⟨
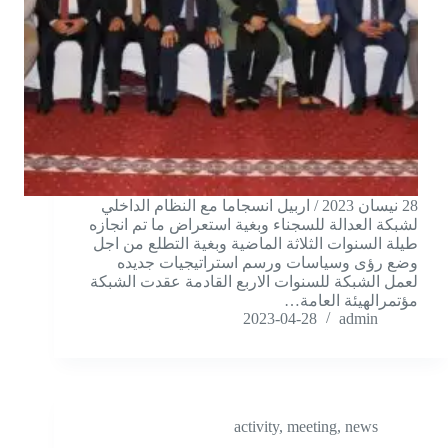
28 نيسان 2023 / اربيل انسجاما مع النظام الداخلي
لشبكة العدالة للسجناء وبغية استعراض ما تم انجازه
طيلة السنوات الثلاثة الماضية وبغية التطلع من اجل
وضع رؤى وسياسات ورسم استراتيجيات جديده
لعمل الشبكة للسنوات الاربع القادمة عقدت الشبكة
مؤتمرالهيئة العامة…
2023-04-28
admin
activity
,
meeting
,
news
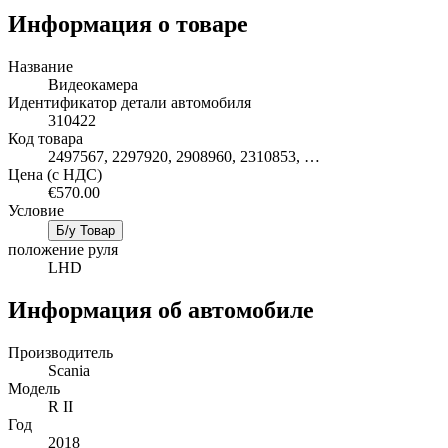
Информация о товаре
Название
Видеокамера
Идентификатор детали автомобиля
310422
Код товара
2497567, 2297920, 2908960, 2310853, …
Цена (с НДС)
€570.00
Условие
Б/у Товар
положение руля
LHD
Информация об автомобиле
Производитель
Scania
Mодель
R II
Год
2018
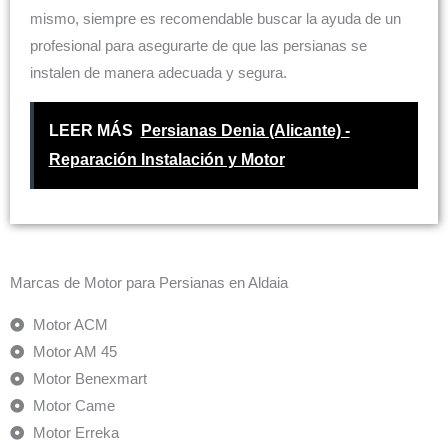
mismo, siempre es recomendable buscar la ayuda de un
profesional para asegurarte de que las persianas se
instalen de manera adecuada y segura.
LEER MÁS
Persianas Denia (Alicante) -
Reparación Instalación y Motor
Marcas de Motor para Persianas en Aldaia
Motor ACM
Motor AM 45
Motor Benexmart
Motor Came
Motor Erreka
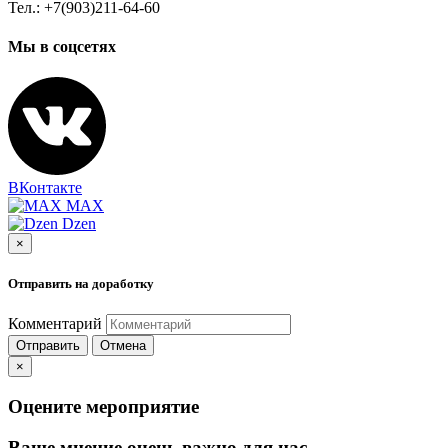
Тел.: +7(903)211-64-60
Мы в соцсетях
ВКонтакте
MAX
Dzen
×
Отправить на доработку
Комментарий
Отправить
Отмена
×
Оцените мероприятие
Ваше мнение очень важно для нас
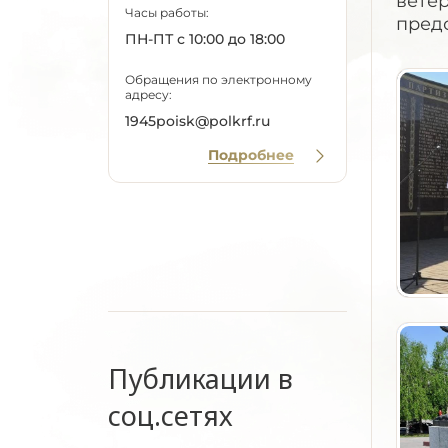
вете
Часы работы:
предс
ПН-ПТ с 10:00 до 18:00
Обращения по электронному
адресу:
1945poisk@polkrf.ru
Подробнее
Публикации в
соц.сетях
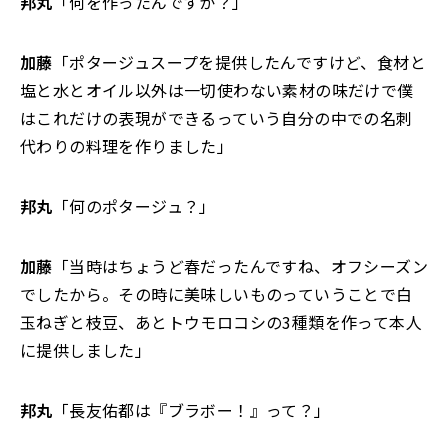
邦丸
「何を作ったんですか？」
加藤
「ポタージュスープを提供したんですけど、食材と
塩と水とオイル以外は一切使わない素材の味だけで僕
はこれだけの表現ができるっていう自分の中での名刺
代わりの料理を作りました」
邦丸
「何のポタージュ？」
加藤
「当時はちょうど春だったんですね、オフシーズン
でしたから。その時に美味しいものっていうことで白
玉ねぎと枝豆、あとトウモロコシの3種類を作って本人
に提供しました」
邦丸
「長友佑都は『ブラボー！』って？」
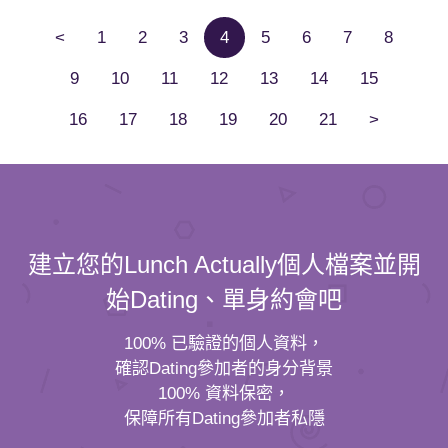
<
1
2
3
4
5
6
7
8
9
10
11
12
13
14
15
16
17
18
19
20
21
>
建立您的Lunch Actually個人檔案並開
始Dating、單身約會吧
100% 已驗證的個人資料，
確認Dating參加者的身分背景
100% 資料保密，
保障所有Dating參加者私隱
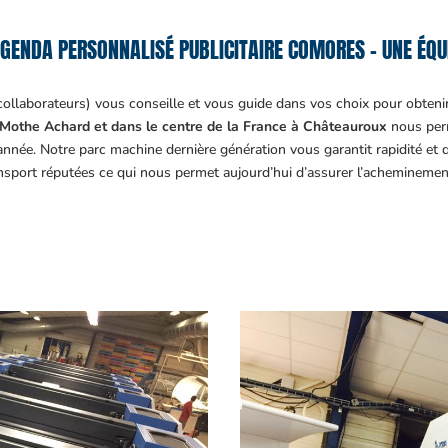
GENDA PERSONNALISÉ PUBLICITAIRE COMORES – UNE ÉQUI
collaborateurs) vous conseille et vous guide dans vos choix pour obteni
Mothe Achard et dans le centre de la France à Châteauroux
nous perm
année. Notre parc machine dernière génération vous garantit rapidité et
ansport réputées ce qui nous permet aujourd’hui d’assurer l’acheminemen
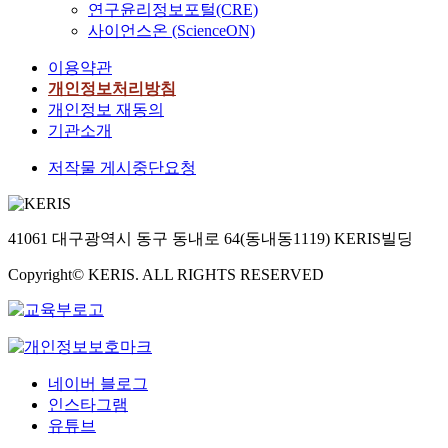
연구윤리정보포털(CRE)
사이언스온 (ScienceON)
이용약관
개인정보처리방침
개인정보 재동의
기관소개
저작물 게시중단요청
41061 대구광역시 동구 동내로 64(동내동1119) KERIS빌딩
Copyright© KERIS. ALL RIGHTS RESERVED
네이버 블로그
인스타그램
유튜브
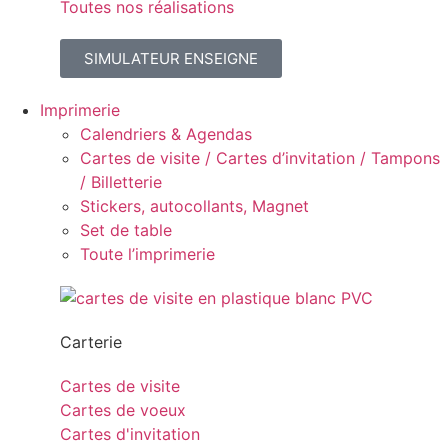
Toutes nos réalisations
SIMULATEUR ENSEIGNE
Imprimerie
Calendriers & Agendas
Cartes de visite / Cartes d’invitation / Tampons
/ Billetterie
Stickers, autocollants, Magnet
Set de table
Toute l’imprimerie
Carterie
Cartes de visite
Cartes de voeux
Cartes d'invitation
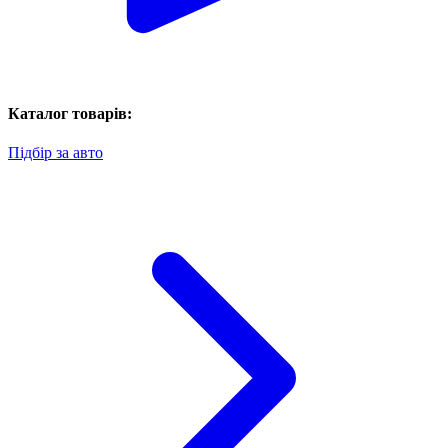
Каталог товарів:
Підбір за авто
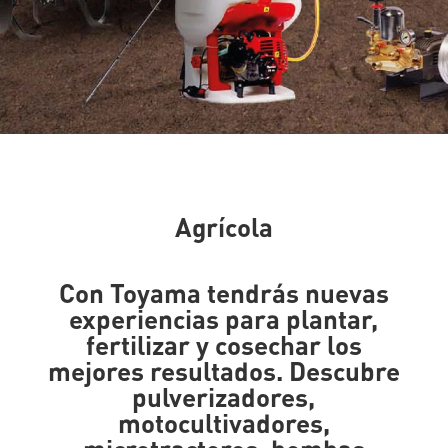
Agrícola
Con Toyama tendrás nuevas
experiencias para plantar,
fertilizar y cosechar los
mejores resultados. Descubre
pulverizadores,
motocultivadores,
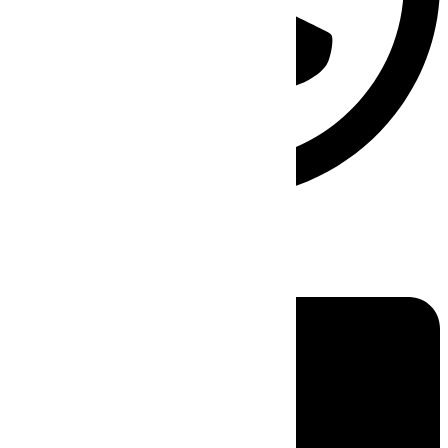
Linkedin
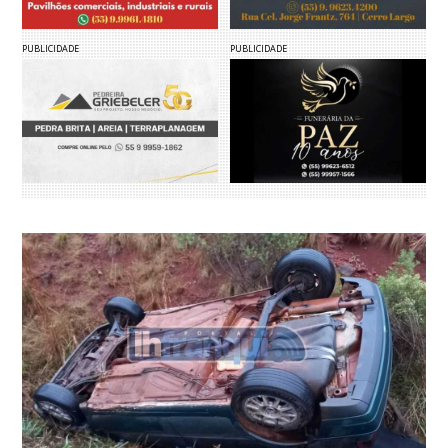
PUBLICIDADE
PUBLICIDADE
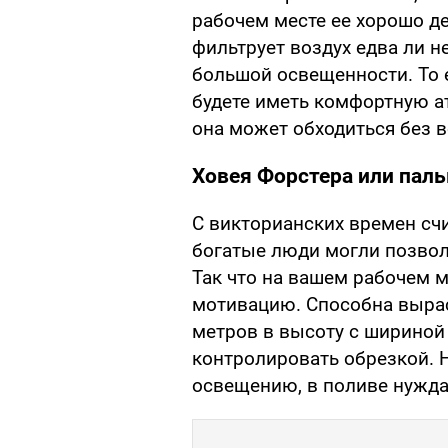
рабочем месте ее хорошо де
фильтрует воздух едва ли не
большой освещенности. То 
будете иметь комфортную ат
она может обходиться без в
Ховея Форстера или пал
С викторианских времен сч
богатые люди могли позволи
Так что на вашем рабочем м
мотивацию. Способна вырас
метров в высоту с шириной 
контролировать обрезкой. 
освещению, в поливе нужда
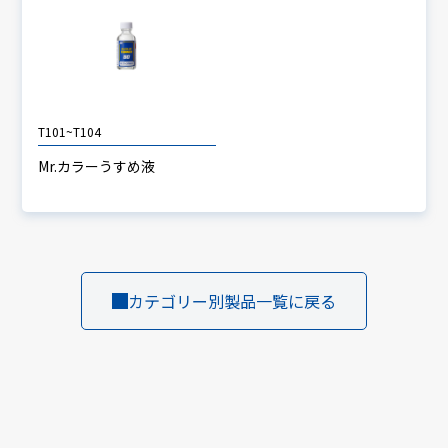
T101~T104
Mr.カラーうすめ液
カテゴリー別製品一覧に戻る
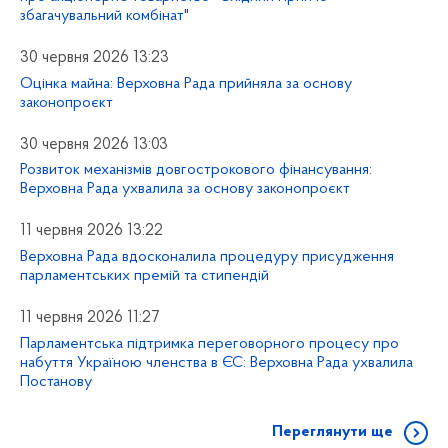
збагачувальний комбінат"
30 червня 2026 13:23
Оцінка майна: Верховна Рада прийняла за основу
законопроєкт
30 червня 2026 13:03
Розвиток механізмів довгострокового фінансування:
Верховна Рада ухвалила за основу законопроєкт
11 червня 2026 13:22
Верховна Рада вдосконалила процедуру присудження
парламентських премій та стипендій
11 червня 2026 11:27
Парламентська підтримка переговорного процесу про
набуття Україною членства в ЄС: Верховна Рада ухвалила
Постанову
Переглянути ще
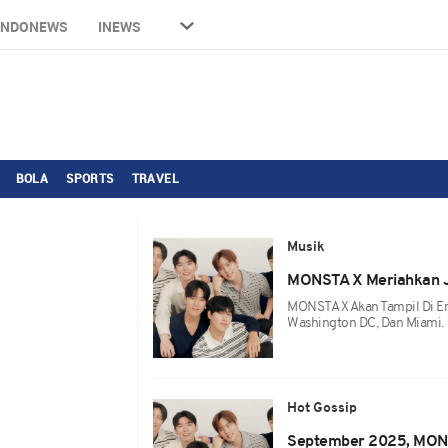
INDONEWS
INEWS
BOLA
SPORTS
TRAVEL
Musik
MONSTA X Meriahkan Jin
MONSTA X Akan Tampil Di Emp
Washington DC, Dan Miami.
Hot Gossip
September 2025, MO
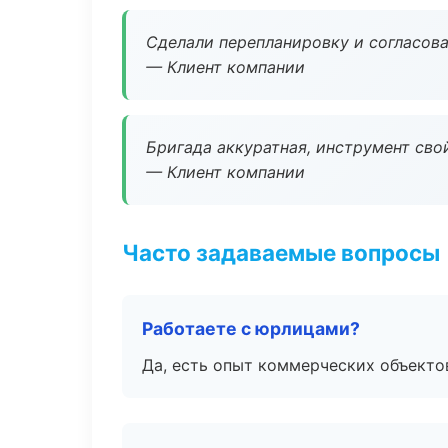
Сделали перепланировку и согласован
— Клиент компании
Бригада аккуратная, инструмент свой
— Клиент компании
Часто задаваемые вопросы
Работаете с юрлицами?
Да, есть опыт коммерческих объекто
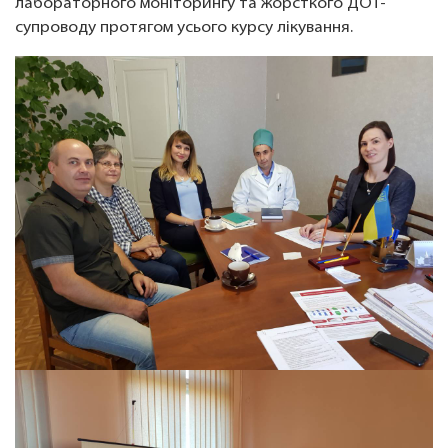
лабораторного моніторингу та жорсткого ДОТ-
супроводу протягом усього курсу лікування.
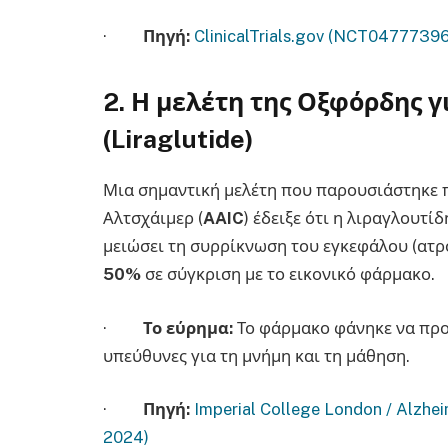
·
Πηγή:
ClinicalTrials.gov (NCT04777396
2. Η μελέτη της Οξφόρδης γ
(Liraglutide)
Μια σημαντική μελέτη που παρουσιάστηκε 
Αλτσχάιμερ (
AAIC
) έδειξε ότι η λιραγλουτί
μειώσει τη συρρίκνωση του εγκεφάλου (ατρο
50%
σε σύγκριση με το εικονικό φάρμακο.
·
Το εύρημα:
Το φάρμακο φάνηκε να προσ
υπεύθυνες για τη μνήμη και τη μάθηση.
·
Πηγή
:
Imperial College London / Alzhei
2024)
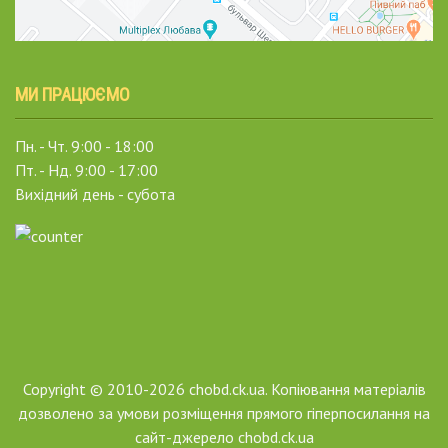
МИ ПРАЦЮЄМО
Пн. - Чт. 9:00 - 18:00
Пт. - Нд. 9:00 - 17:00
Вихідний день - субота
Copyright © 2010-2026 chobd.ck.ua. Копіювання матеріалів
дозволено за умови розміщення прямого гіперпосилання на
сайт-джерело chobd.ck.ua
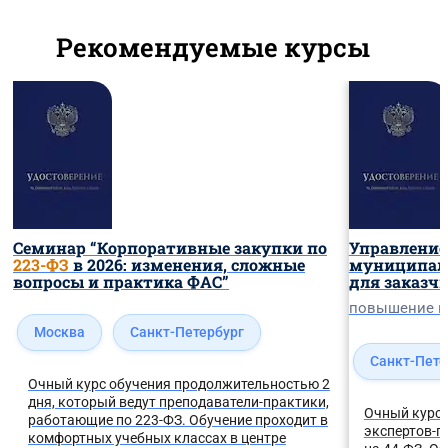
Рекомендуемые курсы
Семинар “Корпоративные закупки по
Управление
223-ФЗ
в 2026: изменения, сложные
муниципал
вопросы и практика ФАС”
для заказч
повышение 
Москва
Санкт-Петербург
Санкт-Пете
Очный курс обучения продолжительностью 2
дня, который ведут преподаватели-практики,
Очный курс 
работающие по 223-ФЗ. Обучение проходит в
экспертов-п
комфортных учебных классах в центре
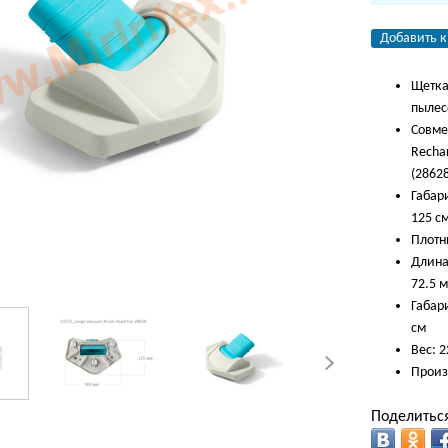
Добавить к
Щетка
пылес
Совме
Recha
(28628
Габари
125 с
Плотн
Длина
72.5 м
Габари
см
Вес: 2
Произ
Поделиться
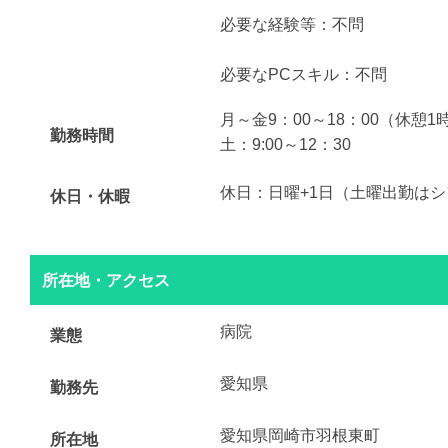
必要な経験等：不問
必要なPCスキル：不問
月～金9：00～18：00（休憩1
勤務時間
土：9:00～12：30
休日：日曜+1日（土曜出勤は
休日・休暇
所在地・アクセス
病院
業態
愛知県
勤務先
愛知県岡崎市羽根東町
所在地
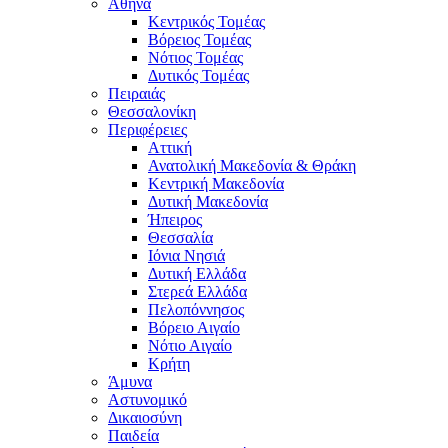
Αθήνα
Κεντρικός Τομέας
Βόρειος Τομέας
Νότιος Τομέας
Δυτικός Τομέας
Πειραιάς
Θεσσαλονίκη
Περιφέρειες
Αττική
Ανατολική Μακεδονία & Θράκη
Κεντρική Μακεδονία
Δυτική Μακεδονία
Ήπειρος
Θεσσαλία
Ιόνια Νησιά
Δυτική Ελλάδα
Στερεά Ελλάδα
Πελοπόννησος
Βόρειο Αιγαίο
Νότιο Αιγαίο
Κρήτη
Άμυνα
Αστυνομικό
Δικαιοσύνη
Παιδεία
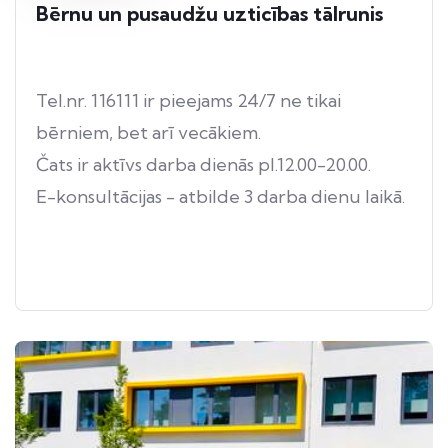
Bērnu un pusaudžu uzticības tālrunis
Tel.nr. 116111 ir pieejams 24/7 ne tikai
bērniem, bet arī vecākiem.
Čats ir aktīvs darba dienās pl.12.00-20.00.
E-konsultācijas - atbilde 3 darba dienu laikā.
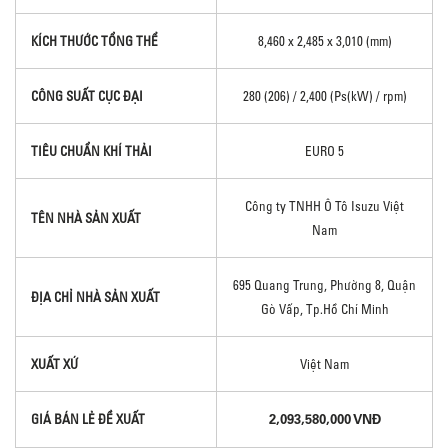
KÍCH THƯỚC TỔNG THỂ
8,460 x 2,485 x 3,010 (mm)
CÔNG SUẤT CỰC ĐẠI
280 (206) / 2,400 (Ps(kW) / rpm)
TIÊU CHUẨN KHÍ THẢI
EURO 5
Công ty TNHH Ô Tô Isuzu Việt
TÊN NHÀ SẢN XUẤT
Nam
695 Quang Trung, Phường 8, Quận
ĐỊA CHỈ NHÀ SẢN XUẤT
Gò Vấp, Tp.Hồ Chí Minh
XUẤT XỨ
Việt Nam
2,093,580,000 VNĐ
GIÁ BÁN LẺ ĐỀ XUẤT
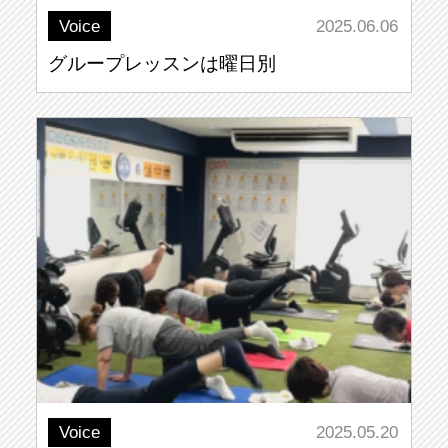
Voice
2025.06.06
グループレッスンは曜日別
Voice
2025.05.20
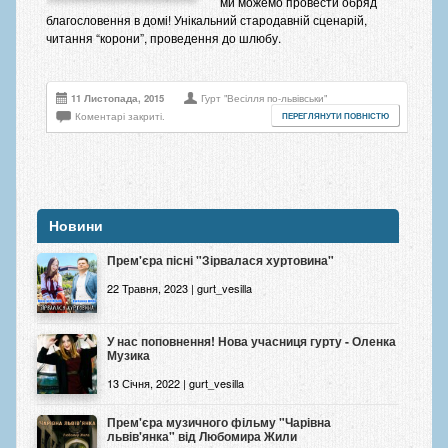
ми можемо провести обряд
благословення в домі! Унікальний стародавній сценарій,
читання “корони”, проведення до шлюбу.
11 Листопада, 2015
Гурт "Весілля по-львівськи"
Коментарі закриті.
ПЕРЕГЛЯНУТИ ПОВНІСТЮ
Новини
Прем'єра пісні "Зірвалася хуртовина"
22 Травня, 2023 | gurt_vesilla
У нас поповнення! Нова учасниця гурту - Оленка
Музика
13 Січня, 2022 | gurt_vesilla
Прем'єра музичного фільму "Чарівна
львів'янка" від Любомира Жили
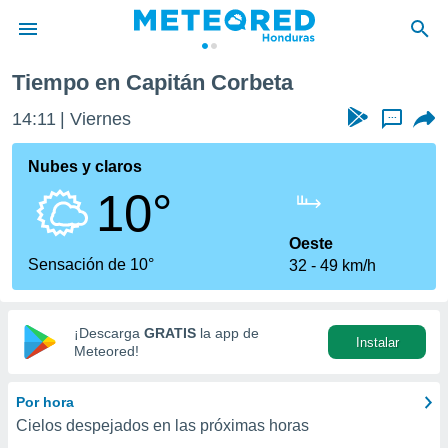
eta
Tiempo en Capitán Corbeta
privacidad
14:11
Viernes
...
o de
n) ha sido
Nubes y claros
or
10°
es para
ue la
 que se
Oeste
e calidad.
Sensación de 10°
32
49 km/h
eder a este
ediante las
opciones:
¡Descarga
GRATIS
la app de
Instalar
ookies y
Meteored!
e forma
Por hora
d digital
Cielos despejados en las próximas horas
ada, basada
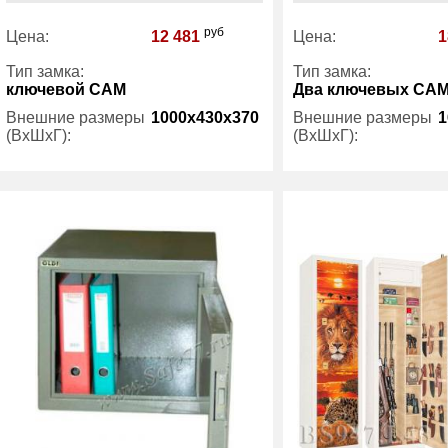
руб
Цена:
12 481
Цена:
1
Тип замка:
Тип замка:
ключевой САМ
Два ключевых СА
Внешние размеры
1000x430x370
Внешние размеры
1
(ВхШхГ):
(ВхШхГ):
Количество полок
2
Количество полок
(шт):
(шт):
Трейзер:
есть
Трейзер:
Вес (кг) :
28
Вес (кг) :
Гарантия:
1 год
Гарантия:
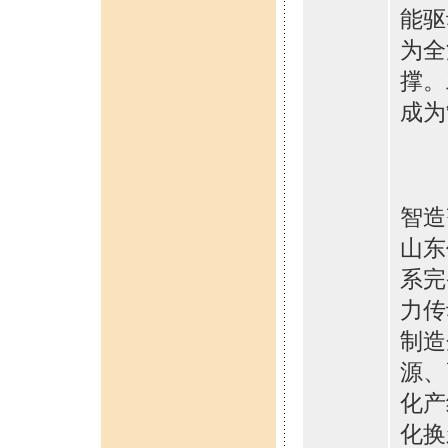
能驱
为全
撑。
成为
智造
山东
系完
力传
制造
源、
化产
化换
⟩
**Task to complete**.
Exactly those lines that run from the line holding "22 Травня, 2023 | gurt_vesilla" to the end of the listing above, both included, are to be reproduced, with pictures left out.

**Answer for the task**.
22 Травня, 2023 | gurt_vesilla
У нас поповнення! Нова учасниця гурту - Оленка
Музика
13 Січня, 2022 | gurt_vesilla
Прем'єра музичного фільму "Чарівна
львів'янка" від Любомира Жили
eta
Tiempo en Capitán Corbeta
privacidad
14:11
Viernes
...
o de
n) ha sido
Nubes y claros
or
10°
es para
ue la
 que se
Oeste
e calidad.
Sensación de 10°
32
49 km/h
eder a este
ediante las
opciones:
¡Descarga
GRATIS
la app de
Instalar
ookies y
Meteored!
e forma
Por hora
d digital
Cielos despejados en las próximas horas
ada, basada
руб
Цена:
12 481
Цена:
1
Тип замка:
Тип замка:
ключевой САМ
Два ключевых СА
Внешние размеры
1000x430x370
Внешние размеры
1
(ВхШхГ):
(ВхШхГ):
Количество полок
2
Количество полок
(шт):
(шт):
Трейзер:
есть
Трейзер:
Вес (кг) :
28
Вес (кг) :
Гарантия:
1 год
Гарантия:
能驱
为全
撑。
成为
智造
山东
系完
力传
制造
源、
化产
化换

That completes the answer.